Big contro Renzi, è resa dei conti nel Pd

Il ministro per le Politiche agricole Maurizio Martina parftecipa a un'iniziativa a sostegno della candidatura di Matteo Renzi alla segretaria del Pd a Firenze. ANSA/ MAURIZIO DEGL'INNOCENTI

ROMA. – Matteo Renzi precipita il Pd in ciò che tutti gli altri dirigenti avevano cercato di evitare: una resa dei conti interna e una conta alla direzione di giovedì prossimo. L’intervista, da Fabio Fazio, dell’ex segretario quattro giorni prima della Direzione, cercando di determinarne l’esito a prescindere dal confronto interno, ha esasperato tutte le altre correnti e big Dem. A cominciare dal reggente Maurizio Martina, tutti, da Franceschini a Orlando, da Zingaretti a Emiliano, hanno invocato un “chiarimento”, vale a dire un voto, che dovrebbe accelerare i tempi dell’Assemblea nazionale e del congresso, nel pieno della crisi di governo.

Ma Renzi non demorde: “Ho il diritto-dovere di illustrare le mie scelte”. Comincia Gianni Cuperlo di prima mattina ma l’onda contro l’ex leader monta per tutta la giornata coinvolgendo Piero Fassino, Dario Franceschini, fino a poco fa in maggioranza, Andrea Orlando, Goffredo Bettini e via così, tutti critici per le esternazioni di Renzi, innanzi tutto per il fatto di non averle pronunciate in direzione.

La critica non riguarda tanto il contenuto delle parole dell’ex premier, condivise da alcuni suoi critici, quanto che abbia deciso di parlare in tv direttamente ai militanti, per determinare una pressione sulla riunione di giovedì impedendo il confronto. Martina nel pomeriggio ha fatto una dichiarazione netta: “Ritengo ciò che è accaduto – sostiene il reggente – in queste ore grave, nel metodo e nel merito. Così un Partito rischia solo l’estinzione e un distacco sempre più marcato con i cittadini e la società. E’ impossibile guidare un partito in queste condizioni e per quanto mi riguarda la collegialità è sempre un valore, non un problema”.

Parole da qualcuno interpretate come una minaccia di dimissioni, escluse però dallo stesso Martina all’Ansa. La parola chiave pronunciata da tutti i critici di Renzi è “chiarimento”, che, in direzione o in assemblea, si tradurrà in un voto. I parlamentari vicini a Renzi hanno tentato di gettar acqua sul fuoco, sottolineando che l’ex segretario non ha fatto altro che ribadire quanto deciso dalla Direzione il 12 marzo, e che le reazioni odierne sono esagerate.

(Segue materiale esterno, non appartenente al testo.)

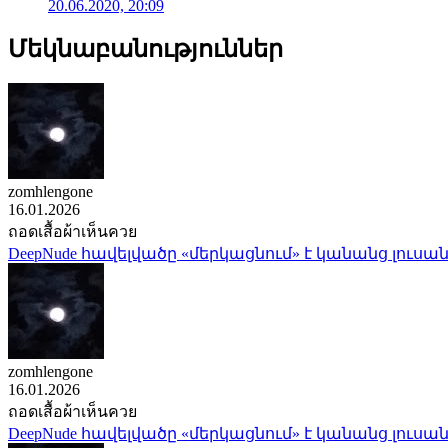
20.06.2020, 20:09
Մեկնաբանություններ
zomhlengone
16.01.2026
ถอดเสื้อผ้าเห็นควย
DeepNude հավելվածը «մերկացնում» է կանանց լուսան
zomhlengone
16.01.2026
ถอดเสื้อผ้าเห็นควย
DeepNude հավելվածը «մերկացնում» է կանանց լուսան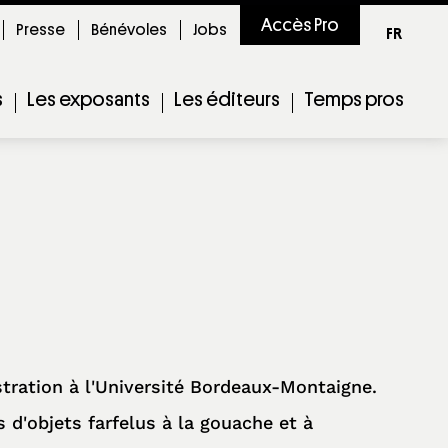
Accès Pro
Presse
Bénévoles
Jobs
FR
s
Les exposants
Les éditeurs
Temps pros
stration à l'Université Bordeaux-Montaigne.
s d'objets farfelus à la gouache et à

Ma il punto è che in direzione si sarebbe dovuto discutere se modificare la precedente decisione di un Pd schierato all’opposizione. Parole che non soddisfano gli altri dirigenti dem. Lorenzo Guerini ha esortato tutti a tenere i nervi saldi, per evitare spaccature, ma proprio questa appare a molti leader l’unica soluzione per il “chiarimento”. In serata Renzi ha riattizzato le ceneri scrivendo su twitter che è suo “dovere e diritto” spiegare agli elettori il “no” all’accordo con M5s, visto che è stato “eletto in un collegio”.

Lo scenario possibile è che giovedì Martina svolga la sua relazione in cui proporrà una linea diversa da quella di Renzi, e su questa chieda un voto. Una mossa di primo acchito azzardata, dato che Renzi ha sulla carta 117 voti su 209 della Direzione. Ma è proprio sul timore di questi numeri da parte delle altre correnti che Renzi ha finora contato.

Al netto delle possibili defezioni tra le truppe dell’ex segretario (ad esempio chi non è stato ricandidato), i leader delle altre correnti ritengono che occorra tentare la conta, che in caso di bocciatura della relazione di Martina, porterà ad anticipare il congresso e al definitivo chiarimento, mentre Renzi puntava a primarie ai primi del 2019. Solo la prospettiva di un nuovo segretario, si ragiona nella minoranza, può aprire il “liberi tutti” tra i renziani.